Not a real democracy

Roger Dodds • March 11, 2010

The Supreme Court recently decided that business corporations are persons entitled to all the free-speech protections of our Constitution. The split 5-4 decision means that corporations can spend unlimited money for or against any candidate for federal office.

There are good reasons for regarding corporations as persons before the law. Like any natural-born person, they must be able to enter contracts and engage in legal actions.

And as business enterprises, corporations have a protected right of commercial speech. This is speech directed to a commercial transaction, and its claims are legally obligated to be factual.

Political speech is different. Honest mistakes and misleading statements in public debate are protected by the First Amendment.

For purposes of political speech, a business corporation has long been entitled to form a political action committee, or PAC. Its funds had to come from the contributions of individual, natural persons, and not from the profits of the corporation itself.

Now the rules are changed. The court has decided a business corporation has the same right of political speech as a natural-born person.

Actually, corporations are not natural persons. They cannot engage in the political act of voting. But they can now engage in political advocacy with all the wealth at their command.

Formerly, the marketplace for business enterprise was embedded within the political order, theoretically and legally. Now the political order is embedded within the marketplace, theoretically and legally.

The political order is the means by which the people, in a democracy, are able to determine, through their elected representatives, the rules that will govern their society. This includes the rules governing the marketplace.

But if business corporations can expend unlimited funds advocating for or against the election of particular representatives, they will be able effectively to choose the people who will determine the regulations that will govern the marketplace.

Government does not have power over the marketplace. The marketplace has power over government.

Business corporations exist to earn a profit for their stockholders. To pursue that profit, they will ship their jobs overseas. They have no allegiance to the people of this nation and no concern for decaying infrastructure they might leave behind.
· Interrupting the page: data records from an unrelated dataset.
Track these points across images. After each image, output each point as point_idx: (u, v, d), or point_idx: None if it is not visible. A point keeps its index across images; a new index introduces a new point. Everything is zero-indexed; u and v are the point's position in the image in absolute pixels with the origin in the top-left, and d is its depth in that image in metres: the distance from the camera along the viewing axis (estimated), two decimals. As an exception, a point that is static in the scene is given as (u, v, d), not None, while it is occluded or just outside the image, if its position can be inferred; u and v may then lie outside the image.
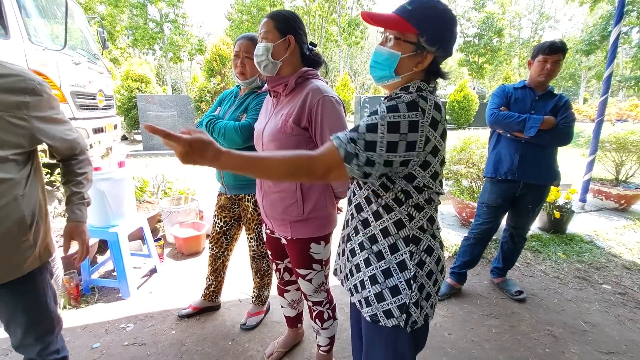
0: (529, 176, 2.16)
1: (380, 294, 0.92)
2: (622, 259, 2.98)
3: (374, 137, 0.80)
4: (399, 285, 0.90)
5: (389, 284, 0.91)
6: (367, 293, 0.95)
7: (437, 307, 2.25)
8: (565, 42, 2.08)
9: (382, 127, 0.79)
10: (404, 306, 0.89)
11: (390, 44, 0.88)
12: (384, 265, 0.92)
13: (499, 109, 2.19)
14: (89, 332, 2.00)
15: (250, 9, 26.87)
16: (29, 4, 3.88)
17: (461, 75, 33.54)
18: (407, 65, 0.88)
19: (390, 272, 0.92)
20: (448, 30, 0.87)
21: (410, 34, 0.85)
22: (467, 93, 14.39)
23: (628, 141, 4.07)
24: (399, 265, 0.91)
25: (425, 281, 0.92)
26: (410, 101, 0.82)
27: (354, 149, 0.80)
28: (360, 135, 0.80)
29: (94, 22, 11.01)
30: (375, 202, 0.93)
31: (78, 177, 1.26)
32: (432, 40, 0.84)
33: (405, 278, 0.90)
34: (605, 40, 18.50)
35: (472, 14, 31.48)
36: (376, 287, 0.93)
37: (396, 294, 0.90)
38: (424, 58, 0.87)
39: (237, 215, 1.98)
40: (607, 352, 1.90)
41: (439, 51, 0.86)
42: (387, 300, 0.91)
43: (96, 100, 4.79)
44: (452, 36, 0.88)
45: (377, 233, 0.94)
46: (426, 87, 0.89)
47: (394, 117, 0.80)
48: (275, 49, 1.28)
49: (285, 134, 1.27)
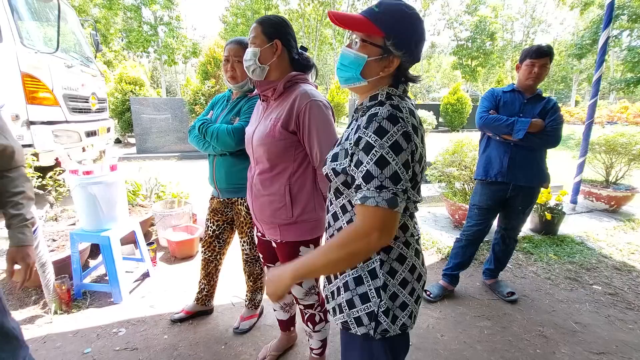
0: (518, 178, 2.18)
1: (351, 301, 0.92)
2: (612, 259, 3.02)
3: (392, 168, 0.78)
4: (369, 293, 0.89)
5: (359, 290, 0.91)
6: (340, 299, 0.95)
7: (429, 309, 2.28)
8: (552, 47, 2.12)
9: (389, 154, 0.78)
10: (373, 314, 0.89)
11: (357, 47, 0.87)
12: (356, 273, 0.92)
13: (488, 112, 2.22)
14: (81, 337, 1.98)
15: (244, 12, 26.86)
16: (22, 7, 3.86)
17: (455, 78, 33.78)
18: (374, 69, 0.87)
19: (361, 279, 0.91)
20: (415, 35, 0.85)
21: (377, 37, 0.84)
22: (460, 96, 14.52)
23: (617, 143, 4.12)
24: (369, 273, 0.90)
25: (398, 290, 0.91)
26: (388, 115, 0.80)
27: (388, 193, 0.77)
28: (380, 176, 0.78)
29: (88, 25, 10.97)
30: (350, 211, 0.94)
31: (15, 198, 1.12)
32: (398, 45, 0.83)
33: (375, 286, 0.89)
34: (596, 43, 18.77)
35: (465, 17, 31.80)
36: (348, 293, 0.93)
37: (366, 301, 0.90)
38: (391, 62, 0.86)
39: (229, 219, 1.98)
40: (597, 353, 1.92)
41: (406, 56, 0.85)
42: (357, 307, 0.91)
43: (89, 103, 4.77)
44: (419, 41, 0.87)
45: None
46: (395, 92, 0.89)
47: (390, 137, 0.78)
48: (263, 53, 1.30)
49: (274, 138, 1.28)
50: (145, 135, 8.58)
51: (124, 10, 21.98)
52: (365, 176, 0.80)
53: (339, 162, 0.89)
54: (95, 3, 20.38)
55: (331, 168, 0.92)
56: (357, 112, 0.95)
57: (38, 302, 2.27)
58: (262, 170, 1.36)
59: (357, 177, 0.82)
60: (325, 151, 1.26)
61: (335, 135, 1.30)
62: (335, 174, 0.91)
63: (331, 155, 0.94)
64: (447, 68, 38.52)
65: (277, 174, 1.33)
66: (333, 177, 0.92)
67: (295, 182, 1.32)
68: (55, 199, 3.19)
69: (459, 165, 3.66)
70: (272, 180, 1.34)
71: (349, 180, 0.89)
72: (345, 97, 17.26)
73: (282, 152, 1.29)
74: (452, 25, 33.05)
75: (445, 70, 41.39)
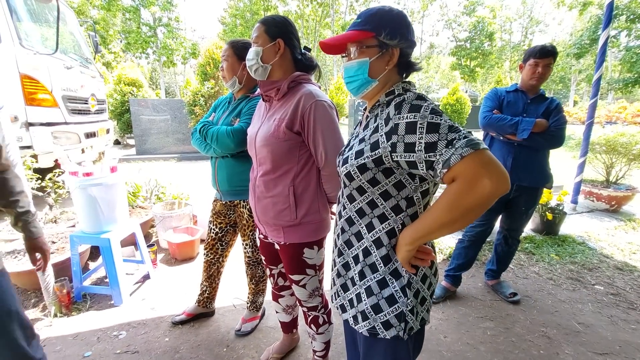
0: (522, 179, 2.17)
1: (377, 305, 0.91)
2: (613, 259, 3.02)
3: (445, 125, 0.78)
4: (395, 294, 0.89)
5: (385, 294, 0.90)
6: (363, 306, 0.94)
7: (432, 310, 2.27)
8: (556, 46, 2.11)
9: (434, 118, 0.78)
10: (402, 315, 0.89)
11: (355, 55, 0.92)
12: (379, 276, 0.91)
13: (491, 112, 2.21)
14: (81, 340, 1.97)
15: (243, 13, 26.90)
16: (20, 8, 3.85)
17: (454, 78, 33.84)
18: (379, 66, 0.91)
19: (385, 282, 0.90)
20: (401, 21, 0.90)
21: (369, 39, 0.89)
22: (459, 96, 14.51)
23: (617, 143, 4.12)
24: (392, 274, 0.90)
25: (420, 286, 0.92)
26: (416, 97, 0.85)
27: (461, 140, 0.75)
28: (441, 137, 0.77)
29: (87, 26, 10.94)
30: (369, 214, 0.93)
31: (18, 197, 1.22)
32: (391, 35, 0.88)
33: (400, 286, 0.89)
34: (594, 43, 18.82)
35: (463, 18, 31.88)
36: (372, 298, 0.92)
37: (393, 303, 0.89)
38: (392, 55, 0.90)
39: (232, 221, 1.97)
40: (600, 353, 1.91)
41: (402, 42, 0.89)
42: (385, 311, 0.90)
43: (88, 104, 4.75)
44: (407, 25, 0.91)
45: (369, 245, 0.93)
46: (409, 87, 0.92)
47: (426, 108, 0.80)
48: (265, 52, 1.29)
49: (278, 139, 1.27)
50: (144, 137, 8.56)
51: (122, 12, 21.96)
52: (427, 148, 0.78)
53: (367, 154, 0.87)
54: (94, 5, 20.36)
55: (356, 166, 0.89)
56: (373, 110, 0.95)
57: (37, 305, 2.25)
58: (265, 171, 1.34)
59: (419, 158, 0.79)
60: (331, 151, 1.25)
61: (341, 135, 1.29)
62: (361, 171, 0.89)
63: (354, 153, 0.91)
64: (446, 69, 38.57)
65: (281, 175, 1.31)
66: (358, 175, 0.90)
67: (300, 184, 1.31)
68: (54, 200, 3.18)
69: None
70: (275, 182, 1.32)
71: (378, 177, 0.88)
72: (345, 97, 17.28)
73: (287, 153, 1.28)
74: (451, 26, 33.15)
75: (444, 71, 41.44)
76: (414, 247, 0.86)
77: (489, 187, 0.72)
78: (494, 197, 0.73)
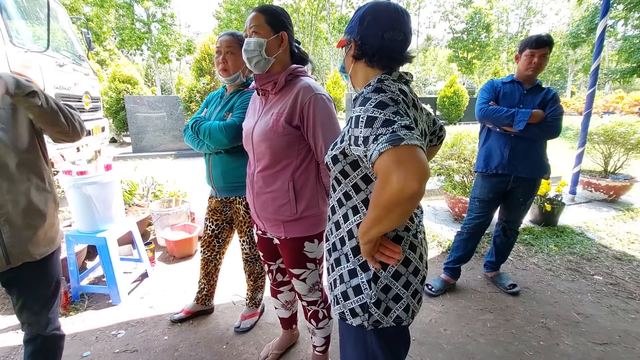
0: (519, 170, 2.16)
1: (346, 293, 0.95)
2: (612, 249, 3.02)
3: (380, 119, 0.78)
4: (361, 285, 0.92)
5: (352, 283, 0.94)
6: (337, 291, 0.98)
7: (431, 303, 2.27)
8: (552, 36, 2.08)
9: (374, 112, 0.80)
10: (365, 305, 0.91)
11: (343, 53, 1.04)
12: (351, 265, 0.94)
13: (488, 104, 2.20)
14: (79, 340, 1.95)
15: (239, 8, 26.64)
16: (10, 6, 3.78)
17: (451, 71, 33.68)
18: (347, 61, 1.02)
19: (355, 272, 0.93)
20: (361, 17, 0.95)
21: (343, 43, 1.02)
22: (457, 88, 14.47)
23: (615, 133, 4.11)
24: (361, 266, 0.92)
25: (390, 282, 0.91)
26: (372, 90, 0.88)
27: (384, 136, 0.74)
28: (372, 132, 0.77)
29: (80, 24, 10.81)
30: (345, 205, 0.96)
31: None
32: (349, 31, 0.98)
33: (367, 278, 0.91)
34: (591, 33, 18.71)
35: (460, 10, 31.68)
36: (342, 285, 0.96)
37: (358, 293, 0.92)
38: (350, 47, 0.98)
39: (228, 218, 1.95)
40: (600, 343, 1.92)
41: (359, 36, 0.94)
42: (351, 299, 0.93)
43: (82, 102, 4.70)
44: (364, 17, 0.94)
45: (345, 235, 0.96)
46: (387, 77, 0.93)
47: (373, 101, 0.82)
48: (269, 45, 1.25)
49: (277, 134, 1.24)
50: (140, 134, 8.50)
51: (115, 8, 21.72)
52: (364, 142, 0.78)
53: (337, 146, 0.92)
54: (87, 1, 20.12)
55: (330, 157, 0.94)
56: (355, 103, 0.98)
57: (35, 306, 2.23)
58: (264, 166, 1.32)
59: (361, 151, 0.79)
60: (330, 145, 1.23)
61: (339, 128, 1.28)
62: (333, 162, 0.93)
63: (332, 145, 0.97)
64: (443, 61, 38.40)
65: (280, 170, 1.29)
66: (332, 166, 0.95)
67: (299, 178, 1.29)
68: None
69: (458, 158, 3.64)
70: (275, 177, 1.30)
71: (347, 169, 0.91)
72: (342, 91, 17.21)
73: (286, 148, 1.26)
74: (447, 18, 32.94)
75: (441, 63, 41.24)
76: (365, 242, 0.85)
77: (395, 185, 0.68)
78: (403, 196, 0.68)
And now their chosen representatives will have control of our government. They will establish the taxes we have to pay.

So the American people will pay taxes for wars to advance the interests of the "free market." Corporate wealth will pay little or no tax. And then we'll be told that Social Security must be cut.

This is what happens when the right of political speech, constitutionally protected for natural persons who can vote is extended to the legal persons that are business corporations.

A constitutional amendment is being proposed. And Congress must clarify rules identifying ad sponsors and their funding. See www.Open Secrets.org now. Don't vote for any candidate backed heavily by ill-identified advocacy groups.

Of course if you like unending war and decaying infrastructure and the unregulated market for mortgage-backed securities and the market crash and the bail-out for the big banks, then you'll love this decision of the Supreme Court.

Roger Dodds is a resident of Fort Collins and a member of Strength Through Peace.